(Entries taken from a collection)
== == ==

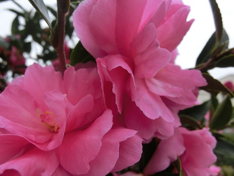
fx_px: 169
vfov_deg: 54.9
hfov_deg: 69.4
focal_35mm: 25
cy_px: 88
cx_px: 117
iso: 80
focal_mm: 4.4
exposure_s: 1/400
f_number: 3.3
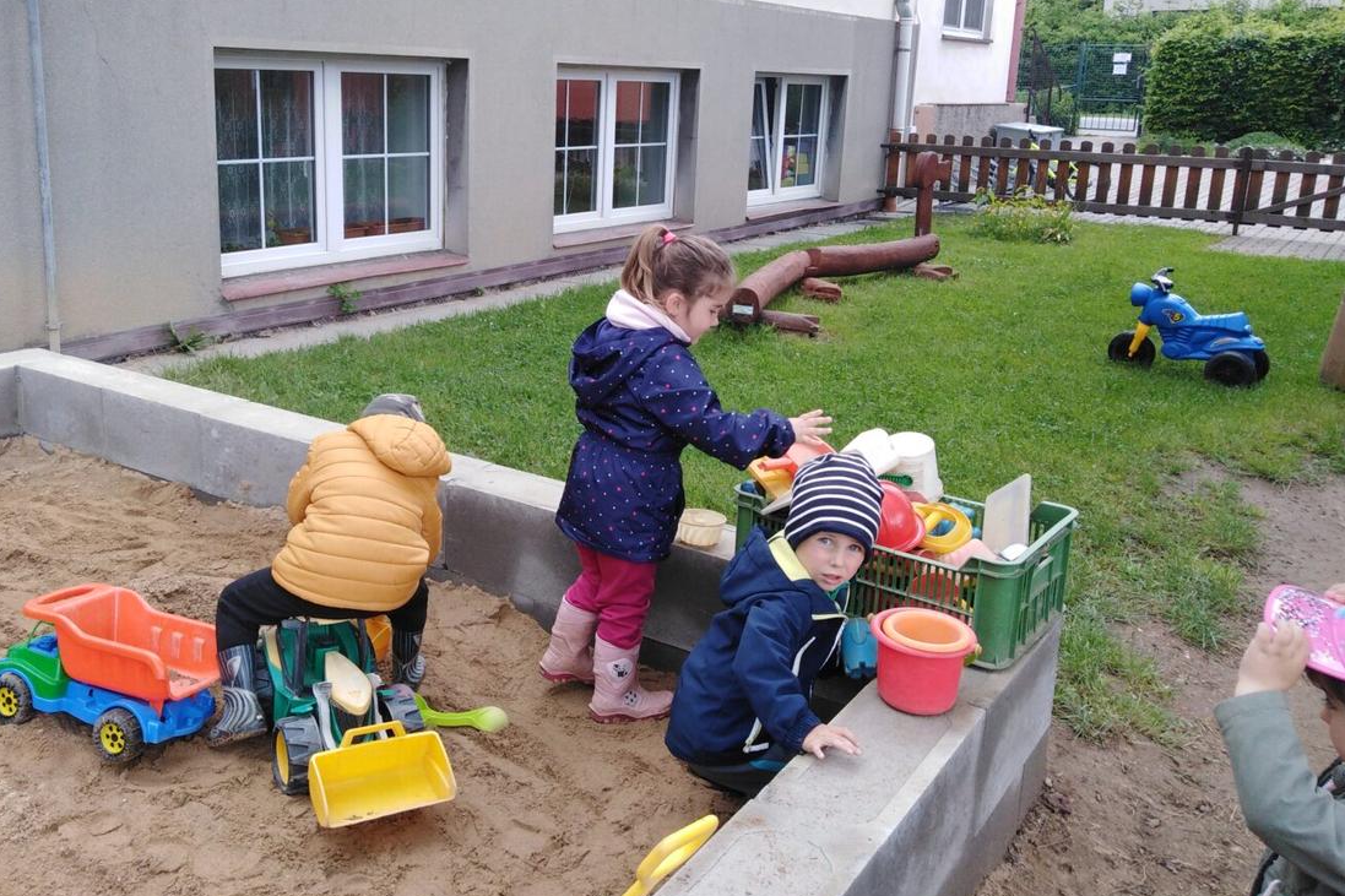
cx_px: 559
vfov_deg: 39.8
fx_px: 1233
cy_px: 371
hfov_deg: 56.9
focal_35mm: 33
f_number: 2.2
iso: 100
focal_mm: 3.46
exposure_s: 1/155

== == ==

— WHAT TO PRODUCE —
Give back each entry exactly as it appears. Leave pictures out.

— ANSWER AREA —
fx_px: 169
vfov_deg: 54.9
hfov_deg: 69.4
focal_35mm: 25
cy_px: 88
cx_px: 117
iso: 80
focal_mm: 4.4
exposure_s: 1/400
f_number: 3.3
cx_px: 559
vfov_deg: 39.8
fx_px: 1233
cy_px: 371
hfov_deg: 56.9
focal_35mm: 33
f_number: 2.2
iso: 100
focal_mm: 3.46
exposure_s: 1/155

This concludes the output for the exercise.